Most Introverts Apparently Want To Be Extroverts

Contributing Sex & Relationships Editor By Kelly Gonsalves
Contributing Sex & Relationships Editor
Kelly Gonsalves is a sex writer and editor. She received her journalism degree from Northwestern University, and her writings on sex, relationships, identity, and wellness have appeared at The Washington Post, Vice, Teen Vogue, Cosmopolitan, and elsewhere.

Photo by Clique Images

Introversion is having a moment. While in the past we introverts were forced to keep up the constant facade of enjoying social gathering after social gathering, today’s long-needed embrace of the principles of self-care and wellness has finally allowed us introverts to proudly own our identities, regularly pass on invitations to events we dread, and fully enjoy the sweet, sweet bliss of alone time without anybody’s judgment.

Yet for all the introvert pride emerging in recent years, the fact still remains: In many western cultures, it’s still an extrovert’s world. Case in point: A new study in the Journal of Happiness Studies polled nearly 350 adults and found a whopping 96 percent of them view extroversion as the more “socially desirable” trait. About 54 percent said they wanted to be more extroverted than they were, and 82 percent said they felt they needed to display extroverted traits more than introverted traits in their daily lives.

Those numbers suggest introverts might not be as open about their identities after all.
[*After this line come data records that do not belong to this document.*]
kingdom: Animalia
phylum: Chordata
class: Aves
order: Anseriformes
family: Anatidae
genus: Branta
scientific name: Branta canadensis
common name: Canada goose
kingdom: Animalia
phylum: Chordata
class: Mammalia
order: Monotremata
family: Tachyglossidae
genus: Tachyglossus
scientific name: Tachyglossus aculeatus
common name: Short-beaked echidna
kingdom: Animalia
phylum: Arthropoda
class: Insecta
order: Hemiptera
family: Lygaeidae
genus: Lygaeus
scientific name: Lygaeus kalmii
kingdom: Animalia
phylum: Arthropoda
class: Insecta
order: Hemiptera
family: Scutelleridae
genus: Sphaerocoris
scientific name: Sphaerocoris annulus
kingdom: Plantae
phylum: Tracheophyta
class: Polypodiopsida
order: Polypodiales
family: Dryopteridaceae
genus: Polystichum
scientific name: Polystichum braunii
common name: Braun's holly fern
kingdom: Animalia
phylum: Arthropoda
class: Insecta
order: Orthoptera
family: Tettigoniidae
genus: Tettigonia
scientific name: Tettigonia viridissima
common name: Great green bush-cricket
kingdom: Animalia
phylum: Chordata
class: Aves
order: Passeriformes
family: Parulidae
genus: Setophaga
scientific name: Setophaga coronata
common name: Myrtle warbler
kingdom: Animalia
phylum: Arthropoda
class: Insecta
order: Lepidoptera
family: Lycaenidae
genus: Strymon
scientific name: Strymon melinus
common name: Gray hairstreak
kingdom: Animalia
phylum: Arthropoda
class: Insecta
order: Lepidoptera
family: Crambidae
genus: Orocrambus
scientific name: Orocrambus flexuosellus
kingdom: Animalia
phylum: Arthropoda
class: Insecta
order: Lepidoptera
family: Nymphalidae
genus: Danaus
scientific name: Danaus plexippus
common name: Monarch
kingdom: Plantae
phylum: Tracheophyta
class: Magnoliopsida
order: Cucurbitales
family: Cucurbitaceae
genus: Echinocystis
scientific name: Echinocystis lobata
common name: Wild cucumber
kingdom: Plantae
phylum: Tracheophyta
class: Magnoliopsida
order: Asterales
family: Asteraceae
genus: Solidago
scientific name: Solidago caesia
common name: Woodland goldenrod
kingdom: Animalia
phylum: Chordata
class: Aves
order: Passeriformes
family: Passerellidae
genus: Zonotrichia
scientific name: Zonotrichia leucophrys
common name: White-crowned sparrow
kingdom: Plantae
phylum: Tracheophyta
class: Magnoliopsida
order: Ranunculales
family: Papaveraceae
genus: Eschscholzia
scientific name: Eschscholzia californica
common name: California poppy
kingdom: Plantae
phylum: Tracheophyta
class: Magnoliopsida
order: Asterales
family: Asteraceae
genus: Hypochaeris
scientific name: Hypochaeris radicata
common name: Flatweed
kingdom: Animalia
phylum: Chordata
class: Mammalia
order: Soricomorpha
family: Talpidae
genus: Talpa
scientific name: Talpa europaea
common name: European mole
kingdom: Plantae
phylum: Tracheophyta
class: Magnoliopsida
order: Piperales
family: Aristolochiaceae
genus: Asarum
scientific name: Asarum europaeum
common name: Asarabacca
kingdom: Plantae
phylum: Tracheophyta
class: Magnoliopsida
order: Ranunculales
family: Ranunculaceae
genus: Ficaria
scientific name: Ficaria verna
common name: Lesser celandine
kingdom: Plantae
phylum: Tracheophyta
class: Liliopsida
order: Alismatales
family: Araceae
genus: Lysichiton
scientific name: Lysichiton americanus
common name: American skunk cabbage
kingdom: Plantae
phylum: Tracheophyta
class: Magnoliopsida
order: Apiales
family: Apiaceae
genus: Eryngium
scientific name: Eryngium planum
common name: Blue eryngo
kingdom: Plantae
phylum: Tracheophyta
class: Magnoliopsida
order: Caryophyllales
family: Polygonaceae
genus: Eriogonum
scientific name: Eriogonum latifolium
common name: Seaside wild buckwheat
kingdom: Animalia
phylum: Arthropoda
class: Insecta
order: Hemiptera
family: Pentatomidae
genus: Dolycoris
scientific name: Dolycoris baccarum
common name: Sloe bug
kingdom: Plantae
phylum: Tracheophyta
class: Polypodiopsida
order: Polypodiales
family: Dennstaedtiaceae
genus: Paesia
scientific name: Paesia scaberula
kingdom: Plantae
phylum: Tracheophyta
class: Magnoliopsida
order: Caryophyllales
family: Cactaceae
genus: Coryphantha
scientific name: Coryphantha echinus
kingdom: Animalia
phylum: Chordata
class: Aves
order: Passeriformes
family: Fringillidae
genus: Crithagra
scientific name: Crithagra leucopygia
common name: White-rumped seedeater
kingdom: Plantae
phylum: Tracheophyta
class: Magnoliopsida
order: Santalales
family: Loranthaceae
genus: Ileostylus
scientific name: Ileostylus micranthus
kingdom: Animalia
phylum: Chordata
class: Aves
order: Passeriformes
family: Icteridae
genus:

Apparently there’s a difference between what we need and what we want: Introverts may need alone time for various personal reasons, but it’s possible they want it only because they feel they need it. (Other recent research actually suggests they may not even enjoy that alone time as much as we think they do.) What introverts want, according to these findings, is just to be more extroverted.

Now if you’re an introvert, you’re either going to react to these findings with “oh hell no” or with “well… yeah.” Regardless of how it makes you feel or whether you agree with its results, the point of the study isn’t to further prove extroversion is the best thing since sliced bread. The takeaway here should simply be to recognize how our environment might be influencing how authentically we’re able to express ourselves and how accepting we are of our own personality.

“Introverts living under the Extrovert Ideal are like women in a man’s world, discounted because of a trait that goes to the core of who they are,” writes Susan Cain, author of Quiet: The Power Of Introverts in a World That Can’t Stop Talking. “Extroversion is an enormously appealing personality style, but we’ve turned it into an oppressive standard to which most of us feel we must conform.”

One final finding of the study was that how authentically an introvert is able to present themselves in their daily lives affects their well-being, and that connection is mediated by how much they believe extroversion is the superior personality trait. In other words, it’s important for introverts to see the value in their identity in order to live it with authenticity and find joy.

Our current culture might grant more social and economic benefits to people who are more bold and outgoing, and perhaps it’s worth embodying those more bold and assertive traits in certain situations to access those benefits—but that doesn’t mean there’s anything inherently better about being extroverted as opposed to being introverted. Introverts contribute a different set goods to society, such as introspection, empathy, and vulnerability—all qualities that aren’t really rewarded in the workplace or elsewhere in society outside of interpersonal relationships. But that doesn’t make them any less valuable.

"We make a grave mistake to embrace the Extrovert Ideal so unthinkingly," Cain writes. "Some of our greatest ideas, art, and inventions—from the theory of evolution to van Gogh’s sunflowers to the personal computer—came from quiet and cerebral people who knew how to tune in to their inner worlds and the treasures to be found there."